Friday, 19 September 2014

"Everybody's looking for their Brigadoon'

How is everyone today? Relieved that the progressive union of the UK has been saved? Or depressed that the progressive instincts of the Scots have been thwarted by Project Fear?

Though my feelings about the independence vote were hopelessly muddled and inconsistent, I always thought that No would win, though I predicted a 53-47% gap, narrower than the final result.

I'm exhausted today. I went to a friend's house for a Scottish all-nighter, despite none of us being Scots. We cooked haggis, tatties and neeps, consumed Scotch eggs and drank Scottish beer, Irn Bru (a revelation) and whisky. One of the beers is called Bitter and Twisted, which was guaranteed to match the mood of at least one of the camps by morning.

We decided that it would be impossible to sit and watch the live TV coverage: the BBC had a stream of crypto-Tory senior reporters, Tory politicians, Tory business types, neo-Tory Labour types, UKIPians and a scattering of cliché-wielding nationalists. So we decided to construct a collage of Scottish media. We lined up the sole surviving episode of Scotch on the Rocks (the racist Douglas Hurd adaptation mentioned previously), Gregory's Girl, the MacAdder episode of Blackadder and various other delights.

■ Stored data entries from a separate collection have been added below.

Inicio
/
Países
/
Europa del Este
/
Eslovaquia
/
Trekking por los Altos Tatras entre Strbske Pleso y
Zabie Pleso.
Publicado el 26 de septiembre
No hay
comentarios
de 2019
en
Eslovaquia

Music provided by Altered Images





and Arab Strap for added skag-fuelled self-loathing.





In the end, we stuck to flipping between the news and Brigadoon, which turned out to be enormously enjoyable as well as far more interesting than I'd ever have thought (and as convincing a construction of Scotland as the Yes and No camps' versions).



It's a musical, which would normally have me running for the hills. Brigadoon is a village saved from a plague of witches by a preacher who made a deal with God: in exchange for his life, the village would be removed from time: it would appear for one day every hundred years. The inhabitants know all about it, and for them only a couple of days have passed when the action starts. Their survival depends on none of them 'crossing the bridge' out of the village: if one person does, they all die.

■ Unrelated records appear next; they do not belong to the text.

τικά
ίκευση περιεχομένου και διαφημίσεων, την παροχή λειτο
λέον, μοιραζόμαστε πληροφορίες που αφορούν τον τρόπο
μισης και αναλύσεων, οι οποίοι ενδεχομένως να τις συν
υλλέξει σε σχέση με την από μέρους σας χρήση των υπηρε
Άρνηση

Into Brigadoon wander two Americans: one young, with 'commitment issues' (played by Gene Kelly) and the other a jaded, misogynistic, bitter, atheistical and cynical older man.



There's a very entertaining homoerotic and homosocial subtext to their relationship despite Gene Kelly's burgeoning relationship with Fiona (Cyd Charisse) and Meg's spirited and – for its time – explicit sexual fixation on grumpy Jeff (played by Van Johnson, whose real-life homosexuality was disguised by a 'lavender marriage' arranged by MGM, according to his ex-wife).

The set is appalling: every shot is filmed in a studio. The actors' voices bounce off the scenery even when they're meant to be out on the moors. The accents are many and varied, none of them Scottish and none as convincing as Groundskeeper Willie,



or Scotty,



The clothes are a garish hell of implausible tartans and the endless bloody songs are beyond awful even by the standards of musicals.



And yet… the various sexualities are barely concealed and always add tension. The counterpoint of the isolated village sets up some interesting dynamics. For outsiders and a few insiders it's a refuge from modernity (and therefore a conservative modernist construction). For others it's a living hell, a prison of conformity and familiarity: this is what leads Harry Beaton to attempt to kill them all by crossing the bridge.



For our American heroes, it provides relief from Yankee cynicism and spiritual exhaustion – the villagers are tartan versions of Avatar's natives, or the Native Americans in Dances With Wolves: spiritual, pure, untainted etc. etc.

Were Yes voters pining – as the wise old man says in the film – for their own Brigadoon? Perhaps so: romantic nationalism functions, amongst other things, as a way of simplifying a complex and fluid existence. The film ends with our Americans heading home: damaged Jeff persuades Tommy that such a pure, unexpected love can only be a fantasy, but after a few months in his empty relationship with an urban young woman Tommy returns and such is the strength of his love that Brigadoon miraculously reappears, out of schedule, a testament to the power of desire (and conservatism).

Just like the referendum result, eh readers?

1 comment:

Arthur Adams said...

I had an all nighter as well. I was surprised by the result. I had no idea who was going to win but did think it would a 49%-51% result.

On 'Scotch On The Rocks' I read somewhere that Alex Salmond told Douglas Hurd he liked the book. I've never it myself, but I have read Hurd's other book (Both fiction and non-fiction) and I've always found his work enjoyable.